* Entries supplied *
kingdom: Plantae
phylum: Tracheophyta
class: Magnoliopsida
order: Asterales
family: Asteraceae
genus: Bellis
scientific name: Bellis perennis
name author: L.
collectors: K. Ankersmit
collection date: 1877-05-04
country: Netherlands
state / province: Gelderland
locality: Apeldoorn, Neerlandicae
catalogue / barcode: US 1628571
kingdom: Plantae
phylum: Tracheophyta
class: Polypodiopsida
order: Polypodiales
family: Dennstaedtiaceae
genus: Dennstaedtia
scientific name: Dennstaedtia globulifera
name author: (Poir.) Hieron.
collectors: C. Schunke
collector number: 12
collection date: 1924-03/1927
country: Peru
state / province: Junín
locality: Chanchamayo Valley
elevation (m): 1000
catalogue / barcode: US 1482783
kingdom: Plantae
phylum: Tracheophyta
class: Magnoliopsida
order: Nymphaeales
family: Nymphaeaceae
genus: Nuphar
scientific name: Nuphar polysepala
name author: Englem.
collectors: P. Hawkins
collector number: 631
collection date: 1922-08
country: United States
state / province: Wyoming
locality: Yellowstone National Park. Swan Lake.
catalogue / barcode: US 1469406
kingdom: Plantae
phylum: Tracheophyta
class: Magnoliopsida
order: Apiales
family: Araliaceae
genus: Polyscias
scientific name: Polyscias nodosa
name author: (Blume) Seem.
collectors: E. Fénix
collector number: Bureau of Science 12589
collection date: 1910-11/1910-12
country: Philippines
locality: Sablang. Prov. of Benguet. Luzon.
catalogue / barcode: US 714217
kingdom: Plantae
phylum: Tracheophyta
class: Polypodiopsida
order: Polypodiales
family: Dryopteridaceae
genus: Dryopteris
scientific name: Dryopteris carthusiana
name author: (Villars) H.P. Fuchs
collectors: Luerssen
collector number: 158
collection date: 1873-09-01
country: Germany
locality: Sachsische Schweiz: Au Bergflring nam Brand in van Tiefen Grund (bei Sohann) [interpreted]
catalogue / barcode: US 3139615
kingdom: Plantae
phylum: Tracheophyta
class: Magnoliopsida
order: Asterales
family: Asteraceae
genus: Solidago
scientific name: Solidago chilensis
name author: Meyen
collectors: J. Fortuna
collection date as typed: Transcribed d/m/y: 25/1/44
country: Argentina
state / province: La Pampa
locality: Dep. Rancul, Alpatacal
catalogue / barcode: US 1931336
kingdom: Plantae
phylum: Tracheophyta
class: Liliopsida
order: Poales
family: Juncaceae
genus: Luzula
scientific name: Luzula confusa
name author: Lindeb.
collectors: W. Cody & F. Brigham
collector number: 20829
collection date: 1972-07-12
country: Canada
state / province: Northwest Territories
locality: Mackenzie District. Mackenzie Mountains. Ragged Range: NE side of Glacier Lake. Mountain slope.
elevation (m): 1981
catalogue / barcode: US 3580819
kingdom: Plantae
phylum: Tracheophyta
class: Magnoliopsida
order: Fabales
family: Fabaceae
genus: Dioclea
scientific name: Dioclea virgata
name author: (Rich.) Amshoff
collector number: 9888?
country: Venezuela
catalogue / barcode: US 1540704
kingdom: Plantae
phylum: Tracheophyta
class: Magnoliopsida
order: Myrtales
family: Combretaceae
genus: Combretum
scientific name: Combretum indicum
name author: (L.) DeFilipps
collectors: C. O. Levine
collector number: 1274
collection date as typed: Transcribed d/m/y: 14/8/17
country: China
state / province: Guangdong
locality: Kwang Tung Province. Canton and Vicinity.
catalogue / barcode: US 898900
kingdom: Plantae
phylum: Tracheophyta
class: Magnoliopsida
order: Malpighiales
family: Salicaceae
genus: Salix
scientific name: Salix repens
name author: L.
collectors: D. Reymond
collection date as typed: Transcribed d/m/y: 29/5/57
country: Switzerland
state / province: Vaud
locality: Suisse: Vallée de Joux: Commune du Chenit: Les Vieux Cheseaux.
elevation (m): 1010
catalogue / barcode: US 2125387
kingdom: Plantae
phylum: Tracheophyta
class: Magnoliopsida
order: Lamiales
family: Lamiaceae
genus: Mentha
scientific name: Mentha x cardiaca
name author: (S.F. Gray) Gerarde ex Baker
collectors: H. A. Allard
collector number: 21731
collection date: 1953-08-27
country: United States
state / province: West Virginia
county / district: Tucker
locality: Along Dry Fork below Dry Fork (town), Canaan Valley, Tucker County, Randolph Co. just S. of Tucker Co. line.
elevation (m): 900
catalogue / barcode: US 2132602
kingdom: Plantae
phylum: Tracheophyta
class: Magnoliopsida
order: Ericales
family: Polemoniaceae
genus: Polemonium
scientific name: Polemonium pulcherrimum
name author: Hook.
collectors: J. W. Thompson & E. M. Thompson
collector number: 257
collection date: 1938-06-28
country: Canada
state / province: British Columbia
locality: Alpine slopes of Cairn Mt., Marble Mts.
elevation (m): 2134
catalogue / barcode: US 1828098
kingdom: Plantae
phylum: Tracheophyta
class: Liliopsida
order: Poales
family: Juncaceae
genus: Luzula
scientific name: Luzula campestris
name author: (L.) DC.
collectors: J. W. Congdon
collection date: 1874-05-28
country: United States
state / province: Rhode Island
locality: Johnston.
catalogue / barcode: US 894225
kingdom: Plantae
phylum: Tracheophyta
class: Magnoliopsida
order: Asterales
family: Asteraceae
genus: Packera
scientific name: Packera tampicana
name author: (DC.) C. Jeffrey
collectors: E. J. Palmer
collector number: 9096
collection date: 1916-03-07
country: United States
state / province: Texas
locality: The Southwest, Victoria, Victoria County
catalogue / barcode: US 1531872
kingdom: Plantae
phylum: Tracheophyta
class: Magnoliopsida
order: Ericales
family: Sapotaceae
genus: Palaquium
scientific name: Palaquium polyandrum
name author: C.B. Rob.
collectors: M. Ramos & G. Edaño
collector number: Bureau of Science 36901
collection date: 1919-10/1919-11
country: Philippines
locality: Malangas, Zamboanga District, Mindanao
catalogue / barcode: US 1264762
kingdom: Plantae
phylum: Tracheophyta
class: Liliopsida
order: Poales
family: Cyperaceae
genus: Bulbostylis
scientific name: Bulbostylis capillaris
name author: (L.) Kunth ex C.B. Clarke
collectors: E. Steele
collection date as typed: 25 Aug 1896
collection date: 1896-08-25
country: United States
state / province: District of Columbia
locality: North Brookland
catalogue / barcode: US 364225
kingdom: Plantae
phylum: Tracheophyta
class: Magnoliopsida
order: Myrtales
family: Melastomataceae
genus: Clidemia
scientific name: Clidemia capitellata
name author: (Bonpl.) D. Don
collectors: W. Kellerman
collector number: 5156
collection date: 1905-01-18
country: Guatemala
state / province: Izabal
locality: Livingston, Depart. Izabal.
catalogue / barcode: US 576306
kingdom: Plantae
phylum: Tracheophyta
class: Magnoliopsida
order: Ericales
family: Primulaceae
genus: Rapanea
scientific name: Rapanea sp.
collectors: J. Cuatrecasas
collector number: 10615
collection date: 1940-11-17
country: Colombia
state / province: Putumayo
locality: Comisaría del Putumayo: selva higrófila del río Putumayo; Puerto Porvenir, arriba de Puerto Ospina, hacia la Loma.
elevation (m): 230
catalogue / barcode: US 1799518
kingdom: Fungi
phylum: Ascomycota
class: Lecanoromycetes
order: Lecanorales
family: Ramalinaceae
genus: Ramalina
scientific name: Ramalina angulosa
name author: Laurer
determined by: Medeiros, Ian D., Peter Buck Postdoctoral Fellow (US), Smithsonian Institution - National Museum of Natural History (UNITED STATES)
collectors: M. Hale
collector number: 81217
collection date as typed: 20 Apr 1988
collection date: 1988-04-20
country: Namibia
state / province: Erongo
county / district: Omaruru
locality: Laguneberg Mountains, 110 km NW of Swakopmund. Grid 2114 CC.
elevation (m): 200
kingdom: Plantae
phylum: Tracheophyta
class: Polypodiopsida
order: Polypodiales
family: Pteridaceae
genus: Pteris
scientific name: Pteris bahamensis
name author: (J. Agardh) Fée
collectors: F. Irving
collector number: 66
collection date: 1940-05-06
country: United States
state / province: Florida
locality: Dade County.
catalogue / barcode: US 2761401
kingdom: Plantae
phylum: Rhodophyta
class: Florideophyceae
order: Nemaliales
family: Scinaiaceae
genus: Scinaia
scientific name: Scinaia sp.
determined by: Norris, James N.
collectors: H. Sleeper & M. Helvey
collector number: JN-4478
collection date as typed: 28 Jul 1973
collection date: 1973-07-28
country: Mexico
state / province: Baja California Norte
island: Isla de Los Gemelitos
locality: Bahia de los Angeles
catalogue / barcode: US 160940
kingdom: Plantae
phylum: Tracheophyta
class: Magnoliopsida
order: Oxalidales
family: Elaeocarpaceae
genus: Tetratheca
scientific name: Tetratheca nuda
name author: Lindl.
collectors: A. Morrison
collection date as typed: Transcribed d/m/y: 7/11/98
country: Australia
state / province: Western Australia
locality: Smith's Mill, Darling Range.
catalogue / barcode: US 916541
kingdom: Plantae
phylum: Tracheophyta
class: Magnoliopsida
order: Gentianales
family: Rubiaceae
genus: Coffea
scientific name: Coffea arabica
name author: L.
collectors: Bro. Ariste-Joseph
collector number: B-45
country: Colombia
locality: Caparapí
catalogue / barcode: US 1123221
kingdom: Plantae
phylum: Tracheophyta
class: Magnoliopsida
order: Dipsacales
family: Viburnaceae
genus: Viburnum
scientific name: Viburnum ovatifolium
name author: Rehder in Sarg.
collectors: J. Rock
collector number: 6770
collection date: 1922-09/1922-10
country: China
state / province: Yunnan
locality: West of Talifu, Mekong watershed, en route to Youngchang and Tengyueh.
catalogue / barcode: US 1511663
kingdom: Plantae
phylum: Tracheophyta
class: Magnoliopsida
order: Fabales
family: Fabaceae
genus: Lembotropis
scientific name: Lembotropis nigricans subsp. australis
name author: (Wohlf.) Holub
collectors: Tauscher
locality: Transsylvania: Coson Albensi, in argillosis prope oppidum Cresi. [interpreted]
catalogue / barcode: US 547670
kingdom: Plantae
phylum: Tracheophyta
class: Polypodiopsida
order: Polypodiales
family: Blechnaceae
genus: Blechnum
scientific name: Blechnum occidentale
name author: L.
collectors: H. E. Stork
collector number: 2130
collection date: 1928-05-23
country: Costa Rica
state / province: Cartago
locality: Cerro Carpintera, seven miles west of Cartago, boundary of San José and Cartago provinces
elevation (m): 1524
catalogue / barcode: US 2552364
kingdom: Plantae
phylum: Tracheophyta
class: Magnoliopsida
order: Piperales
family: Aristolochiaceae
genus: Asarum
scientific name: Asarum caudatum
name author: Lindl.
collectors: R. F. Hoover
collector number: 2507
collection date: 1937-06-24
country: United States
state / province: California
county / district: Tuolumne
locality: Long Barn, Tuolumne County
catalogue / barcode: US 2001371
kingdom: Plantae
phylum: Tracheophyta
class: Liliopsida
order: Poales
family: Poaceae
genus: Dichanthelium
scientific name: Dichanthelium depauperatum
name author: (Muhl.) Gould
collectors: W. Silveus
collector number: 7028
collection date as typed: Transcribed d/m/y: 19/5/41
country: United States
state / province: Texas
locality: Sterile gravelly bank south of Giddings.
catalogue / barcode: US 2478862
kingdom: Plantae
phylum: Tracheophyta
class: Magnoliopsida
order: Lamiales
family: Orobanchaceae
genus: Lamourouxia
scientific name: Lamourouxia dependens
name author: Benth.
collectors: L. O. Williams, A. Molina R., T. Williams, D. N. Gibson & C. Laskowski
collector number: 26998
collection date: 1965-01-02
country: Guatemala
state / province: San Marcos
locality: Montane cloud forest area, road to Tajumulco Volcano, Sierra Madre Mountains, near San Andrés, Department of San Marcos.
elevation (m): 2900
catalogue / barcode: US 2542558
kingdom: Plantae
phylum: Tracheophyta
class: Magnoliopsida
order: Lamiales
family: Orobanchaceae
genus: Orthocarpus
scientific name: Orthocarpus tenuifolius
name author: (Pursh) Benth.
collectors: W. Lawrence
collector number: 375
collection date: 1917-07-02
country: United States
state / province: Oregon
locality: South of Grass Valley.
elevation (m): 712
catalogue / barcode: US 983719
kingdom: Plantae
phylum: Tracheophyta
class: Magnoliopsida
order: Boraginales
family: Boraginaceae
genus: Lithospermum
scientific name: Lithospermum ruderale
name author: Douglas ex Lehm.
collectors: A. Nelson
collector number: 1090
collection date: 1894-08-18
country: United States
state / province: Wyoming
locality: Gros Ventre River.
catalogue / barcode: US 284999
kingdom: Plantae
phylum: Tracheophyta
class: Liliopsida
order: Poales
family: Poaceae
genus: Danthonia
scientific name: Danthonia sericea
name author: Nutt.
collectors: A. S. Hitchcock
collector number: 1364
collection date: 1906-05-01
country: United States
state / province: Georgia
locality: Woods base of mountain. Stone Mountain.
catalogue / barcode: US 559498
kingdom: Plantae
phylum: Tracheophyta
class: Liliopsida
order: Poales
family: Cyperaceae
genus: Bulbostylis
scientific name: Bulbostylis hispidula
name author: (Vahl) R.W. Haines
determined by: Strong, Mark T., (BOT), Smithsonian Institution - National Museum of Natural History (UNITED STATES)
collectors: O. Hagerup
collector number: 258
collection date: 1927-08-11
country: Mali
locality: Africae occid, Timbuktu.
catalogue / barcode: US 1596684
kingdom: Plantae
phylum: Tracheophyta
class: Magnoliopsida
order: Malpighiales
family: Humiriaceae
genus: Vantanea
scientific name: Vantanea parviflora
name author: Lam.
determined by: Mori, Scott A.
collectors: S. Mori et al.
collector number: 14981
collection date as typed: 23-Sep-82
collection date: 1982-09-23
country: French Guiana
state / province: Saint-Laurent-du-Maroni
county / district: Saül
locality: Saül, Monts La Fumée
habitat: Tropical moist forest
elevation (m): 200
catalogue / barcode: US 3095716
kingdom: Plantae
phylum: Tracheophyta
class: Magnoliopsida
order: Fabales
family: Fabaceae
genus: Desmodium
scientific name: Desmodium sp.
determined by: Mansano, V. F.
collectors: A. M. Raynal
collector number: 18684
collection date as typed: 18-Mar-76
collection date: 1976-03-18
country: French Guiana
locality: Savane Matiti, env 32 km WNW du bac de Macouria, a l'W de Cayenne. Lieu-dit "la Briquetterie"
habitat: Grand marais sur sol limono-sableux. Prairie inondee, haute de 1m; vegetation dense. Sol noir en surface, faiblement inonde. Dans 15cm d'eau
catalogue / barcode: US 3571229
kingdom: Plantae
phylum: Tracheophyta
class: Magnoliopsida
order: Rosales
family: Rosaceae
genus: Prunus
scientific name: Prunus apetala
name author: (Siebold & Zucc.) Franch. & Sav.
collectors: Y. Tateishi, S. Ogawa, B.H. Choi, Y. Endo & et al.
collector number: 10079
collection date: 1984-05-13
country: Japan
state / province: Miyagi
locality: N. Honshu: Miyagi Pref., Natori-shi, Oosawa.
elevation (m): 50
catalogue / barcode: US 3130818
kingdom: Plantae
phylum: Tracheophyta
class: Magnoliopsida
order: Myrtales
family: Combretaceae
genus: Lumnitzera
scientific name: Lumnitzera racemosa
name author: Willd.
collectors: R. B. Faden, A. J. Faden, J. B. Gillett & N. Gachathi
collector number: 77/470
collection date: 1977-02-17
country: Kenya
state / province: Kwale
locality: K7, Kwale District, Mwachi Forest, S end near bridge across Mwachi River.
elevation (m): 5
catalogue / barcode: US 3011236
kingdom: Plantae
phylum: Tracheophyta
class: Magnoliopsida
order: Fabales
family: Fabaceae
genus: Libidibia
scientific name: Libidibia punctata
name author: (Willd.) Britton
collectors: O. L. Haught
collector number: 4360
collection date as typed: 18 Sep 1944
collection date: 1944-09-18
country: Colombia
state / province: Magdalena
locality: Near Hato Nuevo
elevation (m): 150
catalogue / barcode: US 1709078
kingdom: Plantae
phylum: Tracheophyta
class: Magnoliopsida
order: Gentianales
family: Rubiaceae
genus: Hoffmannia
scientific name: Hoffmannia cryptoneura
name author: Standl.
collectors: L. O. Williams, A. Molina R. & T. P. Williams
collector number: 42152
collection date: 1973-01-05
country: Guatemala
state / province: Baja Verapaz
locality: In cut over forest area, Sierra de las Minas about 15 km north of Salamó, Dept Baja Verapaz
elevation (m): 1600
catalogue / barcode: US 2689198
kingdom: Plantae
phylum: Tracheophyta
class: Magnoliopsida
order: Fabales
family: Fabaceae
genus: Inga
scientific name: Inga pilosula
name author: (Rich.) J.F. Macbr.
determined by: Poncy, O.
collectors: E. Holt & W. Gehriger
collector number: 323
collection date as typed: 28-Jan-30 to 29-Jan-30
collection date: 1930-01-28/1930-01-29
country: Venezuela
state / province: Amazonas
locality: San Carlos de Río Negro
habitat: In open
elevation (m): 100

* Job *
Lay out everything in the material above from the line containing "collection date: 1877-05-04" down to the line containing "order: Apiales" as a numbered list, omitting blank lines.

* Solution *
1. collection date: 1877-05-04
2. country: Netherlands
3. state / province: Gelderland
4. locality: Apeldoorn, Neerlandicae
5. catalogue / barcode: US 1628571
6. kingdom: Plantae
7. phylum: Tracheophyta
8. class: Polypodiopsida
9. order: Polypodiales
10. family: Dennstaedtiaceae
11. genus: Dennstaedtia
12. scientific name: Dennstaedtia globulifera
13. name author: (Poir.) Hieron.
14. collectors: C. Schunke
15. collector number: 12
16. collection date: 1924-03/1927
17. country: Peru
18. state / province: Junín
19. locality: Chanchamayo Valley
20. elevation (m): 1000
21. catalogue / barcode: US 1482783
22. kingdom: Plantae
23. phylum: Tracheophyta
24. class: Magnoliopsida
25. order: Nymphaeales
26. family: Nymphaeaceae
27. genus: Nuphar
28. scientific name: Nuphar polysepala
29. name author: Englem.
30. collectors: P. Hawkins
31. collector number: 631
32. collection date: 1922-08
33. country: United States
34. state / province: Wyoming
35. locality: Yellowstone National Park. Swan Lake.
36. catalogue / barcode: US 1469406
37. kingdom: Plantae
38. phylum: Tracheophyta
39. class: Magnoliopsida
40. order: Apiales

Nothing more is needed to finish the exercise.